Fencing

Recently, whilst travelling through the beautiful North Yorkshire Moors national park, I have been thinking a lot about fencing.

Now I don’t mean the Olympic sport. The controlled homage, using foil and epee, to gentlemen of the past duelling to settle a matter of honour. A sport, by the way, that everyone watching respects for its incredible reflexes and skill at thrust and parry but are all secretly thinking the same thing. That being, if the combatants were dressed less like the bad guys from Squid Game and more like Errol Flynn as Robin Hood or maybe Jack Sparrow and had to fight in an appropriate arena of say a tavern or a castle with swing-on-able light fittings, the ratings and audience would likely go through the roof! Or what about with lightsabers (like this)? Or Klingons armed with Bat’leths? How awesome would that be?! I fear I may be moving away from my original point!
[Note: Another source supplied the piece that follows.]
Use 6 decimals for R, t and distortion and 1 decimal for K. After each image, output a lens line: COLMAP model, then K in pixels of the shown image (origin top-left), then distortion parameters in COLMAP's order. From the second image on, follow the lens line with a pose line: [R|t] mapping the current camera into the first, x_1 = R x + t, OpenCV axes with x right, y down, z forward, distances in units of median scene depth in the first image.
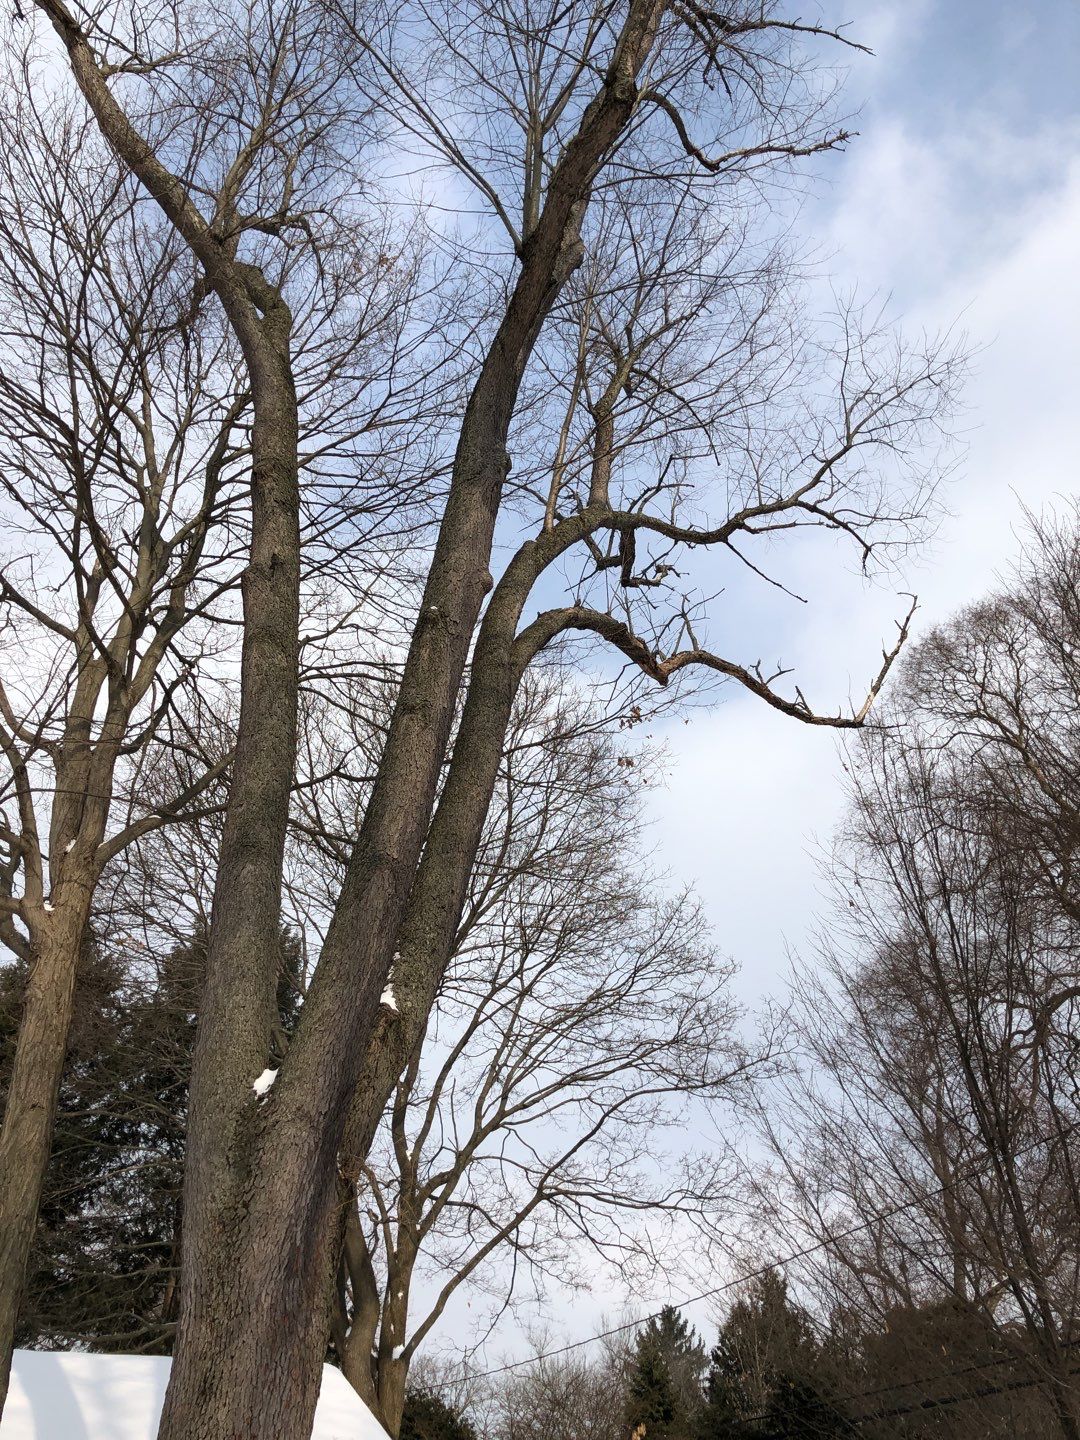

What I have actually been thinking about are fences. Your common-or-garden three to six feet high fence. Wooden or concrete poles joined by slatted wooden panels or beams of wood or lengths of wire, seen for literally hundreds of thousands of miles across the country in back gardens, around farmer’s fields or in multitudes of other places. A fence. A thing so ubiquitous that, as the great Marty Feldman once wrote, you are probably in a state of “frenzied apathy” just thinking about it!

So why, you may rightly ask, is fencing the subject of this post? (No pun intended!) Well, fences, along with their leafy, stone and metal cousins, – hedges, walls, and railings – can be very humble or very grand but ultimately are a practical representation of something far more important; a change in ownership or purpose of the land that they surround. A line in the sand that says, “here you are subject to these rules not the ones over there” and as a result have fundamentally underpinned pretty much every part of human history. From cattle corrals to the Great Walls of China and Hadrian, national borders, gardens and buildings, in every case they form an edge that requires a change in thinking when crossing from one side to the other.

Here is where I get to the crux of my thinking as I enter the second half of my sabbatical. Specifically, as I come to the point where I am being challenged by myself, and others, to begin to think about “what next?”.

Consequently, I am forced to consider my own metaphorical fences. What are my boundaries emotionally, developmentally and so on and what are the rules on the opposite side of them? Do the fences I have need to exist? Are they edges that, like those that run next to every mile of UK railway, are required to ensure safety? Or are they barriers I have created for myself that don’t have any substance outside of my own narrative?

In the natural world, the equivalent edges are where the land meets the water or maybe the water changes from hot to cold, fresh to brackish. Nature has shown us that to move through these rule changes requires adaptation and evolution. As a result, in some cases creatures, having been highly effective for millions of years, have maintained the status quo and others, through instinct or mutation, have found fresh horizons in new landscapes. This is a response I need to consider.

I know one option is not open to me and that is to look over the wall of the present into the past and ask, “can I have my ball back please mister?”, in a hope to return to the game whose rules were adhered to for so many years. This is of course because my teammate, my Jen, isn’t with me anymore and hence, no matter how much I may miss those times, the game has changed.

This entry is not about describing what my answers are to these questions for two important reasons; one, that I don’t currently know the answers and two, that if I could suddenly list them out, I think I would be worried that I am treating all these things far too casually. This is life changing stuff and, in my mind at least, taking a “as the crow flies” approach to smashing through barriers is both quite unnerving and feels over dramatic. I am not Shrek walking through the ticket barrier lines although I also don’t want to wiggle back and forth in a pre-defined route just because that is what is currently laid out.


So, what do I do? How do I approach these fences? Am I actually in a scenario where I need to get off the fence and land on a position?

To return to the start of these thoughts, maybe I need to take an en garde defensive stance ready to fend off any further thrusts of challenges that come towards me. However, this is a little against how I am trying to progress but some of these fences are intimidating, having metaphorical barbed wire across them. Those are the ones where comfort zones must be left in order to overcome them. I have always tended towards my comfort zones as a form of self-protection although it doesn’t necessarily mean that that was always the right choice. I would like to be more forthright, and I am in a position to be able to embrace this. My responsibilities at this point are really limited to me with the exception of my desire to continue being part of the lives of those whom I love.

I recently read something that said I should focus on not what I am supposed to be, just what I am – and hence my motivation for this blog. This process of taking my sabbatical is about understanding myself and where and what I am now as much as anything else. Once I have done that, I think I can think about what I want to change. I’m nearly there, and pressures will undoubtedly come along to hasten my decision making on next steps.

That is life at the end of the day! If there is one thing I do know, it is that you never know what will happen next. Change is the constant. At that point, I need to recognise my fences, climb over a few stiles, open a few gates or even have the courage to break them down if I need to. To evolve whilst being true to myself.

Just writing this down is one of the steps in this process and I am pleased I have taken it. There are plenty more to come.